Data to examine:
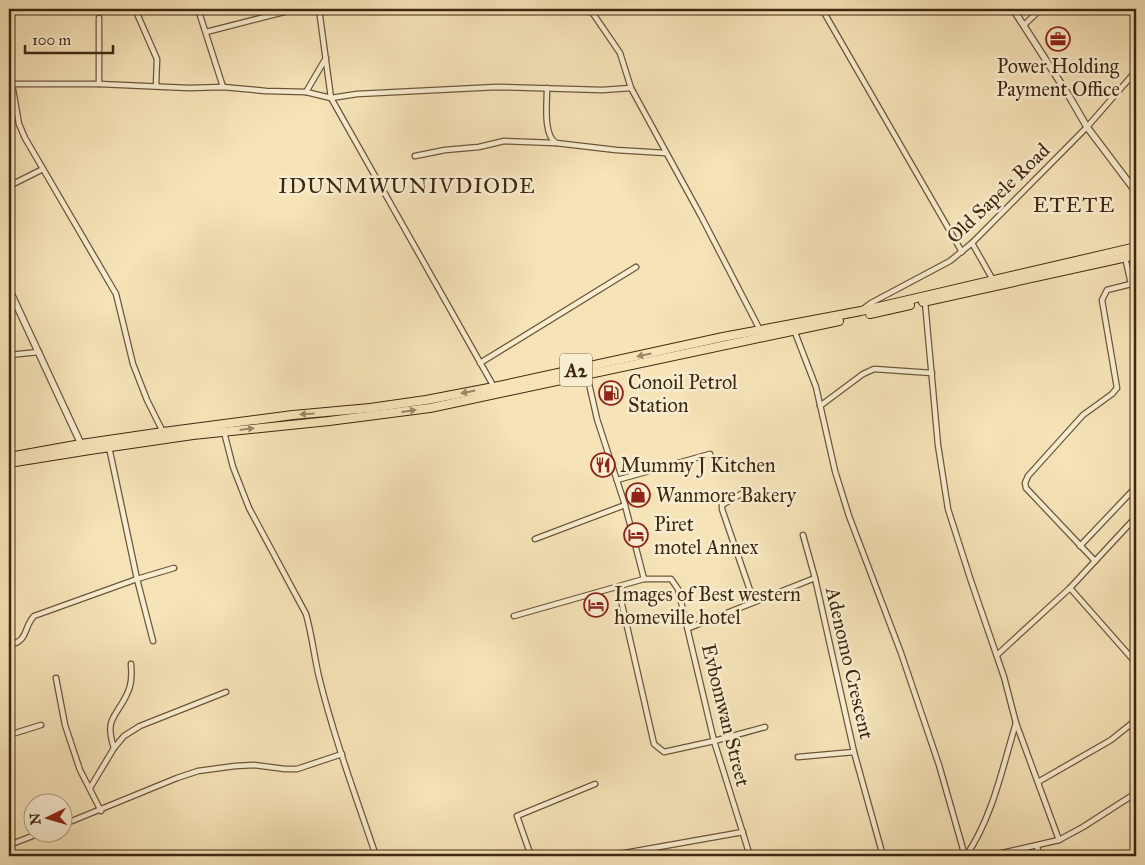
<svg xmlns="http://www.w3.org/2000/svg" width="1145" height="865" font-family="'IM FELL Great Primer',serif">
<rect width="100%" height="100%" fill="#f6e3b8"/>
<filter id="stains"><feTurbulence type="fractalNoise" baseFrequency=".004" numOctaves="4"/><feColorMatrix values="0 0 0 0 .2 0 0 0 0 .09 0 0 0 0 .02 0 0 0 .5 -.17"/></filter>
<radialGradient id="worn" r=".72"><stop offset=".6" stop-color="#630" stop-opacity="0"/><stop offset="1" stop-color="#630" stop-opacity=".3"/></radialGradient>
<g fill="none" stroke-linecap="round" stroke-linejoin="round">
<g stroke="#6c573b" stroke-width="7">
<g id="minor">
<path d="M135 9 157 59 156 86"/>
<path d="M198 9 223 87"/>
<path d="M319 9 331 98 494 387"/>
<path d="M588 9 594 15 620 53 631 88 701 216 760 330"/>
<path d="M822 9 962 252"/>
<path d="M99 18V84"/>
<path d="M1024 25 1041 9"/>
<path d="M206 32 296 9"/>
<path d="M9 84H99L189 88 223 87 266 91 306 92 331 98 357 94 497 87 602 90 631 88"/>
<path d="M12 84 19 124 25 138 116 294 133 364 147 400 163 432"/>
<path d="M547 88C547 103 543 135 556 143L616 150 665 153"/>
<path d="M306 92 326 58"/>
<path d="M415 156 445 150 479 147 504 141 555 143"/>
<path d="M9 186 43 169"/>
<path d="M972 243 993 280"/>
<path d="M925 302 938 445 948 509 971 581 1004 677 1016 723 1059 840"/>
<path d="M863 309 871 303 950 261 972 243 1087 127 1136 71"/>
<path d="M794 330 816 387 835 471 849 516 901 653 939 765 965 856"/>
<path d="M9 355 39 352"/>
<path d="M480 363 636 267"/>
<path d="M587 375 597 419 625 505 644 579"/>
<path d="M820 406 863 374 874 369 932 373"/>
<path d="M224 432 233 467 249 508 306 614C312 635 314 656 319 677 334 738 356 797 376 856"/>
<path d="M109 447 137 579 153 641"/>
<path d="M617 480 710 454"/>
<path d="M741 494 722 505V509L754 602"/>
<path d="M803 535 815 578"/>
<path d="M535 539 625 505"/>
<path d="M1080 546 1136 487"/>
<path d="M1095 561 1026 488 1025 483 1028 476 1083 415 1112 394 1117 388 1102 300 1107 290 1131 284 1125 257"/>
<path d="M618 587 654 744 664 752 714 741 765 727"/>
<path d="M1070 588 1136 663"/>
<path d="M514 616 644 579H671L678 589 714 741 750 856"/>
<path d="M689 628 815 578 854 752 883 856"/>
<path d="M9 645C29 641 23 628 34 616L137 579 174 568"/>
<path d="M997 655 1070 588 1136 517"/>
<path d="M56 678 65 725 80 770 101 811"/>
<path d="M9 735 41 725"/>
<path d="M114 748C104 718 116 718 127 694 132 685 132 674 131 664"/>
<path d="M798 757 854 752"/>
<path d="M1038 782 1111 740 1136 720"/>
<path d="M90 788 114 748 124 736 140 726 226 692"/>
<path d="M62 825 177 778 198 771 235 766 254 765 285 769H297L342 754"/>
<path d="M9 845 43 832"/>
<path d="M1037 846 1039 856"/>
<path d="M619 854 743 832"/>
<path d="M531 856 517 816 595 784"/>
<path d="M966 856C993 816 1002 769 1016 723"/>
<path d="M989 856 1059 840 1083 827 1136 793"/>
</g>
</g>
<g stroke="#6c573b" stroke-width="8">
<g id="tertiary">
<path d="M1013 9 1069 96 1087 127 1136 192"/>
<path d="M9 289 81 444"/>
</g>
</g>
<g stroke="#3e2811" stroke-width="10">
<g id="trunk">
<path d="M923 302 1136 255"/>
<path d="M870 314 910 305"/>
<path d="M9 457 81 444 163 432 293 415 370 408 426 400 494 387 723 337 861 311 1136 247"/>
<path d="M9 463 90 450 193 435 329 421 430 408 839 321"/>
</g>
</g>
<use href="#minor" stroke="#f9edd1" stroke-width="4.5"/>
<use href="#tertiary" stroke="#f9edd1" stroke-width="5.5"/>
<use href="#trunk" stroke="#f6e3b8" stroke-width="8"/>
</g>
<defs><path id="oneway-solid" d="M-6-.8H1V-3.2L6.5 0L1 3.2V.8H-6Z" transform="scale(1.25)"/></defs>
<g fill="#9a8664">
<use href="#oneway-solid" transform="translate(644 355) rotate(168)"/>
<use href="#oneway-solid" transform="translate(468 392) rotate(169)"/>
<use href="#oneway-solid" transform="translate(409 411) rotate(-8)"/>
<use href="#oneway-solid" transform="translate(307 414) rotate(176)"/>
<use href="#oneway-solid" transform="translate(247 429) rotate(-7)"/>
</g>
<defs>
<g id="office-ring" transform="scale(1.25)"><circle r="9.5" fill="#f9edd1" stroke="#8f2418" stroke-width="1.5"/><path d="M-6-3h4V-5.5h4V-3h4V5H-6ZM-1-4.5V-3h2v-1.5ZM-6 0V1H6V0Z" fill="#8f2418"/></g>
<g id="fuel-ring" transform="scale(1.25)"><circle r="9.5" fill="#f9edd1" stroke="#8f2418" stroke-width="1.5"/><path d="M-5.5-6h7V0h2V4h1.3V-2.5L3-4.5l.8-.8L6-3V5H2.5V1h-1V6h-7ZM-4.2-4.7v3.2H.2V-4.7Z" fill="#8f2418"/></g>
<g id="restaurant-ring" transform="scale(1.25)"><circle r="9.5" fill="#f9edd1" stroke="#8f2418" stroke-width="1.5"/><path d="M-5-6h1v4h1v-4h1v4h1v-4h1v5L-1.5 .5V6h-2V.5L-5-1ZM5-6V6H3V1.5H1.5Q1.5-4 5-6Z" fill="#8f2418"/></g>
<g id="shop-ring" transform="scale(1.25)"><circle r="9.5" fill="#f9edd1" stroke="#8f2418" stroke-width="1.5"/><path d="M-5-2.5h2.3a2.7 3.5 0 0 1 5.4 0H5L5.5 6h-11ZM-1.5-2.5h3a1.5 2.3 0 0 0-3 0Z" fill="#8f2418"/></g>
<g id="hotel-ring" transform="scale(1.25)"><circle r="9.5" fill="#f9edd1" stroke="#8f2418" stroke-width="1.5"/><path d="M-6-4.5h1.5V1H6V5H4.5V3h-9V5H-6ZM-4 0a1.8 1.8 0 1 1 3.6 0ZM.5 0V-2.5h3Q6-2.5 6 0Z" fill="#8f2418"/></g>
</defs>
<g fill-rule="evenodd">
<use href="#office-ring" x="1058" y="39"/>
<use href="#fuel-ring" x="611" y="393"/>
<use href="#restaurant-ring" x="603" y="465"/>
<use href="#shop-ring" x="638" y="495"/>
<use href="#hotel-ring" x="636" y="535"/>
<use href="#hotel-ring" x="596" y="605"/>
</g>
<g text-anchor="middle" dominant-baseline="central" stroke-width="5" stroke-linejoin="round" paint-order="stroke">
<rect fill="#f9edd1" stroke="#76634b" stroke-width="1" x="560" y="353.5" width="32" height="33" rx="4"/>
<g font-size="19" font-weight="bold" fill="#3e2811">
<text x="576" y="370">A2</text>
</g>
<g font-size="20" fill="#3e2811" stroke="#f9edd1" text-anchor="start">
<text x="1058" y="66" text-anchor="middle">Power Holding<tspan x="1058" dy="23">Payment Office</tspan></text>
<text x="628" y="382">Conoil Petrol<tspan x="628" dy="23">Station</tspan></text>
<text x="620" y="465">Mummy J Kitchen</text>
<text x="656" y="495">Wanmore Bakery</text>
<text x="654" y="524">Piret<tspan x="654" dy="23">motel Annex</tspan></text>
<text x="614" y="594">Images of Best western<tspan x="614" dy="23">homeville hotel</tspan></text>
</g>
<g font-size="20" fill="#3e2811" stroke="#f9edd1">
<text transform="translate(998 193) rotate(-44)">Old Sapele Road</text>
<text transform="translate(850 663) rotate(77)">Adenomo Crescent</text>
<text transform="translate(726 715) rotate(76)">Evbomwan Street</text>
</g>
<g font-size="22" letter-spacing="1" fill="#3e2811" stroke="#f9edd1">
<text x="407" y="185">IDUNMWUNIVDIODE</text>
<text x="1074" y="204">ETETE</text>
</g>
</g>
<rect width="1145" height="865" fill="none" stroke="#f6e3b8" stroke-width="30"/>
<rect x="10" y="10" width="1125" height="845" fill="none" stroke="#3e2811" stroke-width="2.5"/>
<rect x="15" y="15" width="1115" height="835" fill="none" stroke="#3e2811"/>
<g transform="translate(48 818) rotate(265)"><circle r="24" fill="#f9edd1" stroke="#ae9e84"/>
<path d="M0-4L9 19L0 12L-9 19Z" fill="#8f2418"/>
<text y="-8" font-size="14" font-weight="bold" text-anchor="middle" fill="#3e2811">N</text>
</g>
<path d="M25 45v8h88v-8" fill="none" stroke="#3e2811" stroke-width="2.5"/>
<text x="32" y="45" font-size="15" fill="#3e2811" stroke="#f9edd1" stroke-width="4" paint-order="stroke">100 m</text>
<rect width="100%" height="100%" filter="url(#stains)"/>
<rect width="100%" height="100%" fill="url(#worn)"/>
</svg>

--

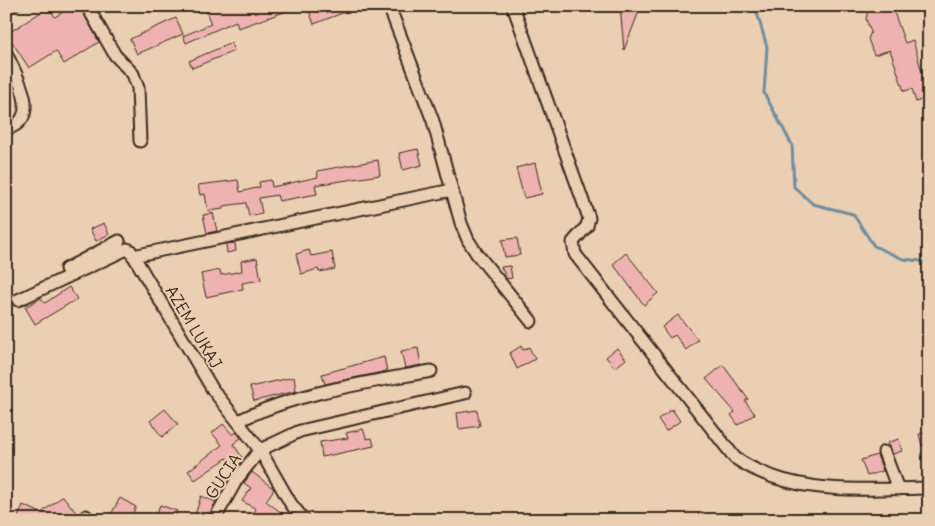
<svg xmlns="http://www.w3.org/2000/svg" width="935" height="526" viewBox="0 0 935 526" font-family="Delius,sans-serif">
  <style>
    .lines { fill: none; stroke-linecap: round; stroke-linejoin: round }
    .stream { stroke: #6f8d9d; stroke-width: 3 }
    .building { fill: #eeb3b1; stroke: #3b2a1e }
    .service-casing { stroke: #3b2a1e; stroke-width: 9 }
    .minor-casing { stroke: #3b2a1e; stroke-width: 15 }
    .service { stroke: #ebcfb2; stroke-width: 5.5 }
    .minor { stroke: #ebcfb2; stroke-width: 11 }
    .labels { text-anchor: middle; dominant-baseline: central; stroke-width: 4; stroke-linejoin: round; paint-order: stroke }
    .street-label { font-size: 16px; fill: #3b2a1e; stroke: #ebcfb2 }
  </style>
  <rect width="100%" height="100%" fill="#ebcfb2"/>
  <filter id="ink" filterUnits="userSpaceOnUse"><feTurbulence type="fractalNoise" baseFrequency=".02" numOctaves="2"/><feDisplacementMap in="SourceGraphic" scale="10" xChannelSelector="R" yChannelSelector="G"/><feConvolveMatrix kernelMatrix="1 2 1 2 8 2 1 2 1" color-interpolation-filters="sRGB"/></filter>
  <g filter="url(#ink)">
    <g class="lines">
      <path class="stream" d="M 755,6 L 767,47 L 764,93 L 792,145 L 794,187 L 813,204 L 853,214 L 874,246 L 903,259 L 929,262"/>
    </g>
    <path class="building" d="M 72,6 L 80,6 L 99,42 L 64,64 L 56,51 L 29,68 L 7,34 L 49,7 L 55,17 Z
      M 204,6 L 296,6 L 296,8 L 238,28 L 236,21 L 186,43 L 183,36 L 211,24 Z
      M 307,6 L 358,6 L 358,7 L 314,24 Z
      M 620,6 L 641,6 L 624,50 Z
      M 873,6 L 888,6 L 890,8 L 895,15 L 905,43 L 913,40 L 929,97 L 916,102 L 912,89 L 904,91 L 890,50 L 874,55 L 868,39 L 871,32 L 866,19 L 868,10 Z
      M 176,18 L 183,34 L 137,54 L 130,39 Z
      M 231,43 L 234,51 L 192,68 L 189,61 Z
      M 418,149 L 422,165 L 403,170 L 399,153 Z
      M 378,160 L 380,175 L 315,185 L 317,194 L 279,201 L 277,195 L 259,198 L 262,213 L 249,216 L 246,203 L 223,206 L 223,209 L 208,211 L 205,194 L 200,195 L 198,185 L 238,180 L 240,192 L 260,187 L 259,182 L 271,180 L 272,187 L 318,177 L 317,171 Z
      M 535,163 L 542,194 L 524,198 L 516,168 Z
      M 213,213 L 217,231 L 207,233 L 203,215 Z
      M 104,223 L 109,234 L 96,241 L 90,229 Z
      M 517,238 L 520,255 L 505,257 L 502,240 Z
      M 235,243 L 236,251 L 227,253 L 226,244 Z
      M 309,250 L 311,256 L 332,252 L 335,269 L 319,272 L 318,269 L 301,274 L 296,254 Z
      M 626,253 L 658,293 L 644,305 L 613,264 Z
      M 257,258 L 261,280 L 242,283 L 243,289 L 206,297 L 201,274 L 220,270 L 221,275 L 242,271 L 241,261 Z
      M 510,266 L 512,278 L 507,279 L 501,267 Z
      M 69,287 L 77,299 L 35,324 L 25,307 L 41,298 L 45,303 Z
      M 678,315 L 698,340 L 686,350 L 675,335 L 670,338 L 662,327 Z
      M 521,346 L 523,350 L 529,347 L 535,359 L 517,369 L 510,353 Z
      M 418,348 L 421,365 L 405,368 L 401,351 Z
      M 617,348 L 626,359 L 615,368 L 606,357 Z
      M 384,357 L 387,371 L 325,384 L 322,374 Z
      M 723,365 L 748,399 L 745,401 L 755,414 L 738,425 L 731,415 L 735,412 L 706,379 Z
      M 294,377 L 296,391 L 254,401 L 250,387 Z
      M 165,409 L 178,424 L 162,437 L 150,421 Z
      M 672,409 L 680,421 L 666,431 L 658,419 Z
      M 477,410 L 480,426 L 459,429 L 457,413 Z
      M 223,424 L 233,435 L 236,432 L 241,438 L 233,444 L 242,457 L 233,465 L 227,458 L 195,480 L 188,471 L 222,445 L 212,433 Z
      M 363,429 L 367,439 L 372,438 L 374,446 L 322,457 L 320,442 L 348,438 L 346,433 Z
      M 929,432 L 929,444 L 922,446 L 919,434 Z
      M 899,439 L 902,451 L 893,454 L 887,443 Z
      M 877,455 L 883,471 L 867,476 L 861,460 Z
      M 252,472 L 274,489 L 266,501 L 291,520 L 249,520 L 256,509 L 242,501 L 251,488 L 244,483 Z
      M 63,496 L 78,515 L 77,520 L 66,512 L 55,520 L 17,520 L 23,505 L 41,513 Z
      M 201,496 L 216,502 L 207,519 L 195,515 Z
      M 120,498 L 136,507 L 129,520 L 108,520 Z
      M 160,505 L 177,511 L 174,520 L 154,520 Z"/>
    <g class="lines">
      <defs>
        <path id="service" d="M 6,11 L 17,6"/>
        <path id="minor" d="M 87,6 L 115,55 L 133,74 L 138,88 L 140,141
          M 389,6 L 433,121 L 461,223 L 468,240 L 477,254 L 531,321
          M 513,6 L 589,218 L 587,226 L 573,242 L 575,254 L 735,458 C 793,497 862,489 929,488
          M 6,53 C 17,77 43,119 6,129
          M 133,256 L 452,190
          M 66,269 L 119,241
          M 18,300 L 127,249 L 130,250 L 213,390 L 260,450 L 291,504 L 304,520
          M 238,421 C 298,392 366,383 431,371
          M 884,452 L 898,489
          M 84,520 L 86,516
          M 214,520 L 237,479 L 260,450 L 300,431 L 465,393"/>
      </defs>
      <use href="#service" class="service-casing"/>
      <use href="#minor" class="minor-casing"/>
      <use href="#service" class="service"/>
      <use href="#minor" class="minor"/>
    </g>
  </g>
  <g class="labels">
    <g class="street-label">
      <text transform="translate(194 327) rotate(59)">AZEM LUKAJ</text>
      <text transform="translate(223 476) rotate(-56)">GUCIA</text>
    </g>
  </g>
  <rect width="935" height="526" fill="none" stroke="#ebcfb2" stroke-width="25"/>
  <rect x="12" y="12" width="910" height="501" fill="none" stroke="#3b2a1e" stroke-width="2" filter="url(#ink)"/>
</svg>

Work request:
Take every line of the material that contains the word "worn", and copy it.

Reply:
<radialGradient id="worn" r=".72"><stop offset=".6" stop-color="#630" stop-opacity="0"/><stop offset="1" stop-color="#630" stop-opacity=".3"/></radialGradient>
<rect width="100%" height="100%" fill="url(#worn)"/>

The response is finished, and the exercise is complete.